What Happens When the Lot Burns Down
When markets are calm, it feels like magic — instant prices, instant trades. But when panic hits and everyone rushes to sell their Accord now, the market maker quietly disappears. If you want $10,000 for your car and buyers only offer $5,000, the math stops working. The spread widens, profit turns to risk, and the market maker steps aside.
That’s when markets realize the “liquidity” you thought you had was just one very tired market maker saying “sure” all day.

On October 10th, That Happened
Binance, the world’s biggest crypto exchange, lets people use stablecoins like USDe as collateral to trade with margin. $5,000 of collateral might get you $10,000 of margin. Normally, this is fine. Binance charges interest, everyone’s happy, and the occasional default gets smoothed out across thousands of profitable customers.
Until it doesn’t.
Usually, lenders use independent oracles: data feeds that tell you what something is worth across multiple markets. It’s like checking the Blue Book for the Honda Accord, instead of assuming that whatever Randy is charging must be correct. Market makers use this oracle to ensure they are pricing their thing correctly.
But Binance didn’t do that. Binance used its own order book as the oracle, meaning it valued collateral based only on prices inside its own parking lot.
The Exploit
A few weeks ago, Binance announced it would soon switch to independent oracles. But it hadn’t yet. Someone noticed.

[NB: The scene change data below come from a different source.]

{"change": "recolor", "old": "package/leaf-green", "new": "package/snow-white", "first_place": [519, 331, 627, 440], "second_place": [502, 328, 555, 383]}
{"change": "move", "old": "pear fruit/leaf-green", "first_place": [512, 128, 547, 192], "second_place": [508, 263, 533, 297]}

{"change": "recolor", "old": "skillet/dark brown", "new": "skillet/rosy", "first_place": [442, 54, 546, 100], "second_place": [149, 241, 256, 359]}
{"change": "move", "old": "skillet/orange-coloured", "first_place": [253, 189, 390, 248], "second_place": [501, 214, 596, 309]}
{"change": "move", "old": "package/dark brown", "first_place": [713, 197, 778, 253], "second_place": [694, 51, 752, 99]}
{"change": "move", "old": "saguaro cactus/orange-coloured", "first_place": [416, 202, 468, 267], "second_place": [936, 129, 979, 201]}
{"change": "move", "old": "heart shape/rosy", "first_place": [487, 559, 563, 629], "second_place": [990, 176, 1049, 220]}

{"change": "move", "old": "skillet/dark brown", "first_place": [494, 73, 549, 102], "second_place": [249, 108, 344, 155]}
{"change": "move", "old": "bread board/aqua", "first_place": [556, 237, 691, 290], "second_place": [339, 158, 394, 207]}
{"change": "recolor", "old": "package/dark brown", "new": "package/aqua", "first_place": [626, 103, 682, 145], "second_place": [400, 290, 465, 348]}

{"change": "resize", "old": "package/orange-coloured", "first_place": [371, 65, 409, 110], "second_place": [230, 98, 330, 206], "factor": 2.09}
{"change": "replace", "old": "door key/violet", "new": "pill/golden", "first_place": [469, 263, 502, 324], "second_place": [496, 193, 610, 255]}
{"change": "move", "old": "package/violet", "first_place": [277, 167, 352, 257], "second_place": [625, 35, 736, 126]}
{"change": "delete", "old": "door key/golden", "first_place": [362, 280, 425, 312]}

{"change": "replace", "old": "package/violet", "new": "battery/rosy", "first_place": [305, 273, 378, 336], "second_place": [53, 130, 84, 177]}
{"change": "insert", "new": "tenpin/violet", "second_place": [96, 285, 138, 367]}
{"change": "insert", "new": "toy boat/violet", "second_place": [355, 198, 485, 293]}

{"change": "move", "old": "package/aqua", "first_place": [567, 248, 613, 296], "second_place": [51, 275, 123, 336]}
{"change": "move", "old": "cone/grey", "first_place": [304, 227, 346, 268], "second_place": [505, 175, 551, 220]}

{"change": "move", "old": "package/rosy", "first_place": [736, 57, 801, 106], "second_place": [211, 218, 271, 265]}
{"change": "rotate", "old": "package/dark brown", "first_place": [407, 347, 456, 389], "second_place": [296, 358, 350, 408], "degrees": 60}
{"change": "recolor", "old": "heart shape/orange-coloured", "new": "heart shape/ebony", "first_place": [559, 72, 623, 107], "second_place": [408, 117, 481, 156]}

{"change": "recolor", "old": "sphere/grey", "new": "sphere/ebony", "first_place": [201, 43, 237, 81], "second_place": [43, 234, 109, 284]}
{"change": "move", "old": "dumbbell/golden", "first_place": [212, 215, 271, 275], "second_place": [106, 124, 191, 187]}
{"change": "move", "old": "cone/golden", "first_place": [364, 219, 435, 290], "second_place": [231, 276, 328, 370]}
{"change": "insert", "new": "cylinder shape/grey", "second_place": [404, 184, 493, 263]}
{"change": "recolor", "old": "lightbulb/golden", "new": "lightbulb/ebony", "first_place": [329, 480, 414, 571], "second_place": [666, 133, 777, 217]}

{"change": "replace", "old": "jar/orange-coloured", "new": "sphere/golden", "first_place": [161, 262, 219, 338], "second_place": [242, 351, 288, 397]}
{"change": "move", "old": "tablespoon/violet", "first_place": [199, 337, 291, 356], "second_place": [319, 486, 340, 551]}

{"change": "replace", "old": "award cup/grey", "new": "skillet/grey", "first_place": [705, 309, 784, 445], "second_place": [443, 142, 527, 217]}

That someone, on October 10, 2025, dumped upwards of $90 million worth of USDe on Binance, driving USDe’s price from $1.00 to $0.65 on Binance only. Everywhere else, it was still $1.
Inside Binance’s system, this looked catastrophic. Everyone who had borrowed money using USDe as collateral was suddenly underwater. The platform’s auto-liquidation engines kicked in, dumping their holdings—Bitcoin, Ethereum, everything—to cover the losses. A mass margin call.
That selling pressure spread across exchanges, crushing crypto prices globally. It looked, algorithmically at least, like everyone was selling.
Market makers suddenly found themselves long on one exchange, short on another, and wrong everywhere. They pulled out. Liquidity evaporated.
Meanwhile, someone had placed massive short positions on Bitcoin and Ethereum right before the crash, reportedly netting around $192 million in profit.
The Lesson
This was an exploit, yes. But it was also a reminder that markets don’t make themselves.
Liquidity is a feature of human confidence. It exists because someone stands in the middle, taking risk, believing that tomorrow will look roughly like today.
When that belief cracks, when the prices stop making sense, or when the lot starts burning, the market maker stops answering the phone.
And suddenly, Randy’s $10,000 Honda Accord isn’t a “liquid asset” anymore. It’s just a car in his driveway, waiting for you to call him back.